Have a look at http://www.freebsd.org/doc/en/books/handbook/book.html#INSTALL-TROUBLE namely section 2.11.3 Troubleshooting Questions and Answers.

If you still can't install I'd suggest filling a PR.


----------



## Nikosis (May 13, 2009)

This is the problem here, there is no output from FreeBSD 7.2
Right after dvd starts it shows 


> CD Loader 1.2
> Building the boot loader arguments



then computer restarts.


----------



## tangram (May 13, 2009)

Alternatively you try to install from USB. I remember seeing a couple post on the matter in this forum and an HowTo somewhere in www.


----------



## Nikosis (May 14, 2009)

I tried 6.4 version, without success either, same thing happened.
I remember that I was able to install it from previous version before.
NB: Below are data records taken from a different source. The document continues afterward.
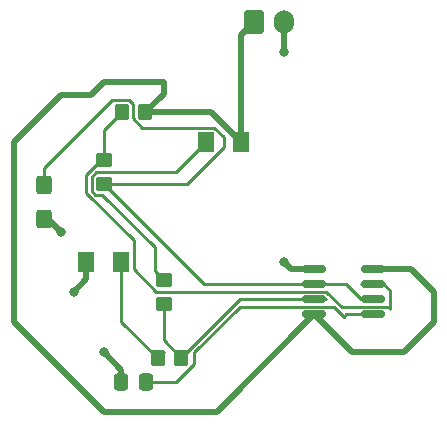
<source format=gbr>
%TF.GenerationSoftware,KiCad,Pcbnew,7.0.8*%
%TF.CreationDate,2023-10-19T22:14:58-07:00*%
%TF.ProjectId,Lab 2,4c616220-322e-46b6-9963-61645f706362,rev?*%
%TF.SameCoordinates,Original*%
%TF.FileFunction,Copper,L1,Top*%
%TF.FilePolarity,Positive*%
%FSLAX46Y46*%
G04 Gerber Fmt 4.6, Leading zero omitted, Abs format (unit mm)*
G04 Created by KiCad (PCBNEW 7.0.8) date 2023-10-19 22:14:58*
%MOMM*%
%LPD*%
G01*
G04 APERTURE LIST*
G04 Aperture macros list*
%AMRoundRect*
0 Rectangle with rounded corners*
0 $1 Rounding radius*
0 $2 $3 $4 $5 $6 $7 $8 $9 X,Y pos of 4 corners*
0 Add a 4 corners polygon primitive as box body*
4,1,4,$2,$3,$4,$5,$6,$7,$8,$9,$2,$3,0*
0 Add four circle primitives for the rounded corners*
1,1,$1+$1,$2,$3*
1,1,$1+$1,$4,$5*
1,1,$1+$1,$6,$7*
1,1,$1+$1,$8,$9*
0 Add four rect primitives between the rounded corners*
20,1,$1+$1,$2,$3,$4,$5,0*
20,1,$1+$1,$4,$5,$6,$7,0*
20,1,$1+$1,$6,$7,$8,$9,0*
20,1,$1+$1,$8,$9,$2,$3,0*%
G04 Aperture macros list end*
%TA.AperFunction,SMDPad,CuDef*%
%ADD10RoundRect,0.250000X0.350000X0.450000X-0.350000X0.450000X-0.350000X-0.450000X0.350000X-0.450000X0*%
%TD*%
%TA.AperFunction,SMDPad,CuDef*%
%ADD11RoundRect,0.250000X0.337500X0.475000X-0.337500X0.475000X-0.337500X-0.475000X0.337500X-0.475000X0*%
%TD*%
%TA.AperFunction,SMDPad,CuDef*%
%ADD12RoundRect,0.250000X-0.450000X0.350000X-0.450000X-0.350000X0.450000X-0.350000X0.450000X0.350000X0*%
%TD*%
%TA.AperFunction,SMDPad,CuDef*%
%ADD13RoundRect,0.250001X-0.462499X-0.624999X0.462499X-0.624999X0.462499X0.624999X-0.462499X0.624999X0*%
%TD*%
%TA.AperFunction,SMDPad,CuDef*%
%ADD14RoundRect,0.250000X-0.425000X0.537500X-0.425000X-0.537500X0.425000X-0.537500X0.425000X0.537500X0*%
%TD*%
%TA.AperFunction,SMDPad,CuDef*%
%ADD15RoundRect,0.150000X-0.825000X-0.150000X0.825000X-0.150000X0.825000X0.150000X-0.825000X0.150000X0*%
%TD*%
%TA.AperFunction,ComponentPad*%
%ADD16RoundRect,0.250000X-0.600000X-0.750000X0.600000X-0.750000X0.600000X0.750000X-0.600000X0.750000X0*%
%TD*%
%TA.AperFunction,ComponentPad*%
%ADD17O,1.700000X2.000000*%
%TD*%
%TA.AperFunction,ViaPad*%
%ADD18C,0.800000*%
%TD*%
%TA.AperFunction,Conductor*%
%ADD19C,0.250000*%
%TD*%
%TA.AperFunction,Conductor*%
%ADD20C,0.500000*%
%TD*%
G04 APERTURE END LIST*
D10*
%TO.P,R4,1*%
%TO.N,/pin_3*%
X87847500Y-102112500D03*
%TO.P,R4,2*%
%TO.N,Net-(D2-A)*%
X85847500Y-102112500D03*
%TD*%
D11*
%TO.P,C2,1*%
%TO.N,Net-(U1-CV)*%
X84857500Y-104140000D03*
%TO.P,C2,2*%
%TO.N,GND*%
X82782500Y-104140000D03*
%TD*%
D12*
%TO.P,R2,1*%
%TO.N,/pin_7*%
X81280000Y-85360000D03*
%TO.P,R2,2*%
%TO.N,/pin_2*%
X81280000Y-87360000D03*
%TD*%
D10*
%TO.P,R1,1*%
%TO.N,+9V*%
X84820000Y-81280000D03*
%TO.P,R1,2*%
%TO.N,/pin_7*%
X82820000Y-81280000D03*
%TD*%
D13*
%TO.P,D1,1,K*%
%TO.N,Net-(D1-K)*%
X89952500Y-83820000D03*
%TO.P,D1,2,A*%
%TO.N,+9V*%
X92927500Y-83820000D03*
%TD*%
%TO.P,D2,1,K*%
%TO.N,GND*%
X79792500Y-93980000D03*
%TO.P,D2,2,A*%
%TO.N,Net-(D2-A)*%
X82767500Y-93980000D03*
%TD*%
D14*
%TO.P,C1,1*%
%TO.N,/pin_2*%
X76200000Y-87462500D03*
%TO.P,C1,2*%
%TO.N,GND*%
X76200000Y-90337500D03*
%TD*%
D15*
%TO.P,U1,1,GND*%
%TO.N,GND*%
X99125000Y-94615000D03*
%TO.P,U1,2,TR*%
%TO.N,/pin_2*%
X99125000Y-95885000D03*
%TO.P,U1,3,Q*%
%TO.N,/pin_3*%
X99125000Y-97155000D03*
%TO.P,U1,4,R*%
%TO.N,+9V*%
X99125000Y-98425000D03*
%TO.P,U1,5,CV*%
%TO.N,Net-(U1-CV)*%
X104075000Y-98425000D03*
%TO.P,U1,6,THR*%
%TO.N,/pin_2*%
X104075000Y-97155000D03*
%TO.P,U1,7,DIS*%
%TO.N,/pin_7*%
X104075000Y-95885000D03*
%TO.P,U1,8,VCC*%
%TO.N,+9V*%
X104075000Y-94615000D03*
%TD*%
D12*
%TO.P,R3,1*%
%TO.N,Net-(D1-K)*%
X86360000Y-95520000D03*
%TO.P,R3,2*%
%TO.N,/pin_3*%
X86360000Y-97520000D03*
%TD*%
D16*
%TO.P,J1,1,Pin_1*%
%TO.N,+9V*%
X94020000Y-73660000D03*
D17*
%TO.P,J1,2,Pin_2*%
%TO.N,GND*%
X96520000Y-73660000D03*
%TD*%
D18*
%TO.N,GND*%
X78740000Y-96520000D03*
X81280000Y-101600000D03*
X77637500Y-91440000D03*
X96520000Y-93980000D03*
X96520000Y-76200000D03*
%TD*%
D19*
%TO.N,/pin_2*%
X76200000Y-86025000D02*
X81970000Y-80255000D01*
X76200000Y-87462500D02*
X76200000Y-86025000D01*
D20*
%TO.N,+9V*%
X90870000Y-106680000D02*
X99125000Y-98425000D01*
X81280000Y-106680000D02*
X90870000Y-106680000D01*
X73660000Y-83820000D02*
X73660000Y-99060000D01*
X80194326Y-79825674D02*
X77654326Y-79825674D01*
X81280000Y-78740000D02*
X80194326Y-79825674D01*
X73660000Y-99060000D02*
X81280000Y-106680000D01*
X86360000Y-79740000D02*
X86360000Y-78740000D01*
X86360000Y-78740000D02*
X81280000Y-78740000D01*
X84820000Y-81280000D02*
X86360000Y-79740000D01*
X77654326Y-79825674D02*
X73660000Y-83820000D01*
D19*
%TO.N,Net-(U1-CV)*%
X87433174Y-104140000D02*
X84857500Y-104140000D01*
X88948198Y-102624976D02*
X87433174Y-104140000D01*
D20*
%TO.N,+9V*%
X102300000Y-101600000D02*
X99125000Y-98425000D01*
X109220000Y-96520000D02*
X109220000Y-99060000D01*
X107315000Y-94615000D02*
X109220000Y-96520000D01*
X106680000Y-101600000D02*
X102300000Y-101600000D01*
X109220000Y-99060000D02*
X106680000Y-101600000D01*
X104075000Y-94615000D02*
X107315000Y-94615000D01*
%TO.N,GND*%
X96520000Y-73660000D02*
X96520000Y-76200000D01*
X97155000Y-94615000D02*
X96520000Y-93980000D01*
X99125000Y-94615000D02*
X97155000Y-94615000D01*
X82782500Y-103102500D02*
X81280000Y-101600000D01*
X82782500Y-104140000D02*
X82782500Y-103102500D01*
X79792500Y-93980000D02*
X79792500Y-95467500D01*
X79792500Y-95467500D02*
X78740000Y-96520000D01*
X76535000Y-90337500D02*
X77637500Y-91440000D01*
D19*
X76200000Y-90337500D02*
X76535000Y-90337500D01*
D20*
%TO.N,+9V*%
X92927500Y-83820000D02*
X92927500Y-74752500D01*
X92927500Y-74752500D02*
X94020000Y-73660000D01*
D19*
%TO.N,GND*%
X79792500Y-93980000D02*
X79342500Y-94430000D01*
X99888248Y-94615000D02*
X99125000Y-94615000D01*
X82332500Y-103690000D02*
X82782500Y-104140000D01*
%TO.N,/pin_2*%
X101830000Y-95885000D02*
X99125000Y-95885000D01*
X83745000Y-80591826D02*
X83408174Y-80255000D01*
X91440000Y-84233172D02*
X91440000Y-83406828D01*
X103100000Y-97155000D02*
X101830000Y-95885000D01*
X83745000Y-81818174D02*
X83745000Y-80591826D01*
X81280000Y-87360000D02*
X88313172Y-87360000D01*
X90653172Y-82620000D02*
X84546826Y-82620000D01*
X91440000Y-83406828D02*
X90653172Y-82620000D01*
X81177500Y-87462500D02*
X81280000Y-87360000D01*
X83408174Y-80255000D02*
X81970000Y-80255000D01*
X88313172Y-87360000D02*
X91440000Y-84233172D01*
X84546826Y-82620000D02*
X83745000Y-81818174D01*
X99125000Y-95885000D02*
X89805000Y-95885000D01*
X104075000Y-97155000D02*
X103100000Y-97155000D01*
X89805000Y-95885000D02*
X81280000Y-87360000D01*
%TO.N,/pin_3*%
X92805000Y-97155000D02*
X99125000Y-97155000D01*
X99125000Y-97155000D02*
X100138148Y-97155000D01*
X86360000Y-97520000D02*
X86360000Y-100625000D01*
X86360000Y-100625000D02*
X87847500Y-102112500D01*
X87847500Y-102112500D02*
X92805000Y-97155000D01*
X86616250Y-97776250D02*
X86360000Y-97520000D01*
D20*
%TO.N,+9V*%
X92927500Y-83820000D02*
X90387500Y-81280000D01*
X90387500Y-81280000D02*
X84820000Y-81280000D01*
D19*
%TO.N,Net-(U1-CV)*%
X101785000Y-98425000D02*
X101600000Y-98610000D01*
X92796396Y-97800000D02*
X88948198Y-101648198D01*
X101600000Y-98610000D02*
X100790000Y-97800000D01*
X88948198Y-101648198D02*
X88948198Y-102624976D01*
X104075000Y-98425000D02*
X101785000Y-98425000D01*
X100790000Y-97800000D02*
X92796396Y-97800000D01*
%TO.N,/pin_7*%
X105565178Y-96400178D02*
X105565178Y-97945178D01*
X79805000Y-86585430D02*
X81030430Y-85360000D01*
X79805000Y-88134570D02*
X79805000Y-86585430D01*
X81280000Y-85360000D02*
X81710000Y-84930000D01*
X85746826Y-96520000D02*
X83820000Y-94593174D01*
X105050000Y-95885000D02*
X105565178Y-96400178D01*
X81280000Y-85360000D02*
X81280000Y-82820000D01*
X105565178Y-97945178D02*
X105420000Y-97800000D01*
X103100000Y-95885000D02*
X104075000Y-95885000D01*
X100146396Y-96520000D02*
X85746826Y-96520000D01*
X83820000Y-94593174D02*
X83820000Y-92149570D01*
X81030430Y-85360000D02*
X81280000Y-85360000D01*
X83820000Y-92149570D02*
X79805000Y-88134570D01*
X81280000Y-82820000D02*
X82820000Y-81280000D01*
X104075000Y-95885000D02*
X105050000Y-95885000D01*
X105420000Y-97800000D02*
X101426396Y-97800000D01*
X101426396Y-97800000D02*
X100146396Y-96520000D01*
%TO.N,Net-(D1-K)*%
X80591826Y-88285000D02*
X80255000Y-87948174D01*
X86360000Y-95520000D02*
X85590000Y-94750000D01*
X80666826Y-86360000D02*
X87412500Y-86360000D01*
X81165000Y-88285000D02*
X80591826Y-88285000D01*
X85590000Y-92710000D02*
X81165000Y-88285000D01*
X87412500Y-86360000D02*
X89952500Y-83820000D01*
X80255000Y-86771826D02*
X80666826Y-86360000D01*
X80255000Y-87948174D02*
X80255000Y-86771826D01*
X85590000Y-94750000D02*
X85590000Y-92710000D01*
%TO.N,Net-(D2-A)*%
X82767500Y-93980000D02*
X82767500Y-99032500D01*
X86360000Y-101600000D02*
X85847500Y-102112500D01*
X82767500Y-99032500D02*
X85847500Y-102112500D01*
%TD*%
M02*

</source>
So I try 6.3 and USB option, will see, let you know how it went.

Thanks for your help.


----------



## tangram (May 14, 2009)

No problem Nikosis. Just wished I could help you more :\.


----------



## Nikosis (May 14, 2009)

OK I found the problem, and I'm sure it is a bug.
The problem appears when I enable SATA378 Promise Technology with IDE mode. When I turn it of, it seams fine. But the question is, if I install the system with SATA378 disabled, will I be able to enable it successfully without crashing the system.


----------



## tangram (May 14, 2009)

Good news  Please file a PR for the issue so that the bug can be crushed.
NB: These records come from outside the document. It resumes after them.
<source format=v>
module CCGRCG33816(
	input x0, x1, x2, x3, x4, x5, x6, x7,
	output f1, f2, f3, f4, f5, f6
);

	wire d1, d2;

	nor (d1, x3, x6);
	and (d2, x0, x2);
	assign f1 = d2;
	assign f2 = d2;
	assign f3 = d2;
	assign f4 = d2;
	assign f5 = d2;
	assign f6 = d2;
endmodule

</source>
Try to install with SATA378 disabled and enable it after install (though it's likely that drive numbering will change as soon as you enable it).


----------



## Nikosis (May 15, 2009)

Ok it works, but now I have a problem with xorg, I installed nvidia drivers, but there is no /etc/x11/xorg.conf, and Xorg -configure gives me error "No devices to configure. Configure failed.


----------



## tangram (May 15, 2009)

Did you follow the steps on http://www.freebsd.org/doc/en/books/handbook/x-config.html?

After `# Xorg -configure` you must test the config by running `# Xorg -config xorg.conf.new`.
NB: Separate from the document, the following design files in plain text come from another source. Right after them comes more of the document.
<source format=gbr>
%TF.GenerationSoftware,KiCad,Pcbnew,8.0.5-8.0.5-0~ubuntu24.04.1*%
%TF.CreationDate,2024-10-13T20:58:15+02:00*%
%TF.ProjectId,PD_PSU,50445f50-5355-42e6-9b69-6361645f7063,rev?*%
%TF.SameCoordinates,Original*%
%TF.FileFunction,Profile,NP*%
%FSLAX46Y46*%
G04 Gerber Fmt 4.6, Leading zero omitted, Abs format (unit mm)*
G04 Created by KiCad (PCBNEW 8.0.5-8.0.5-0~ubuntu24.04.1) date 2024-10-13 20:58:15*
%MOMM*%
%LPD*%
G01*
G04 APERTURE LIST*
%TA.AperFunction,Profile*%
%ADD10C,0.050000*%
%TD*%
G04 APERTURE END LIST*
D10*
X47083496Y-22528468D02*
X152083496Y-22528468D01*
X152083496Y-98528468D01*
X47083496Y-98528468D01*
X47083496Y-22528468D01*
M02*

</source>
Also check exactly which version of xorg you've got installed because as of 7.4 loads of stuff changed.

Additional ports of interest when configuring X with NVIDIA:
x11/nvidia-settings and x11/nvidia-xconfig.


----------



## Nikosis (May 15, 2009)

Yes I did, but I think I missed something because kde is so damn slow, impossible to work with.


----------



## Nikosis (May 15, 2009)

I think that the problem I had with installation is solved, so not to keep two threads open I will post my xorg.conf into my another thread that I started regarding xorg
Thanks again for help


----------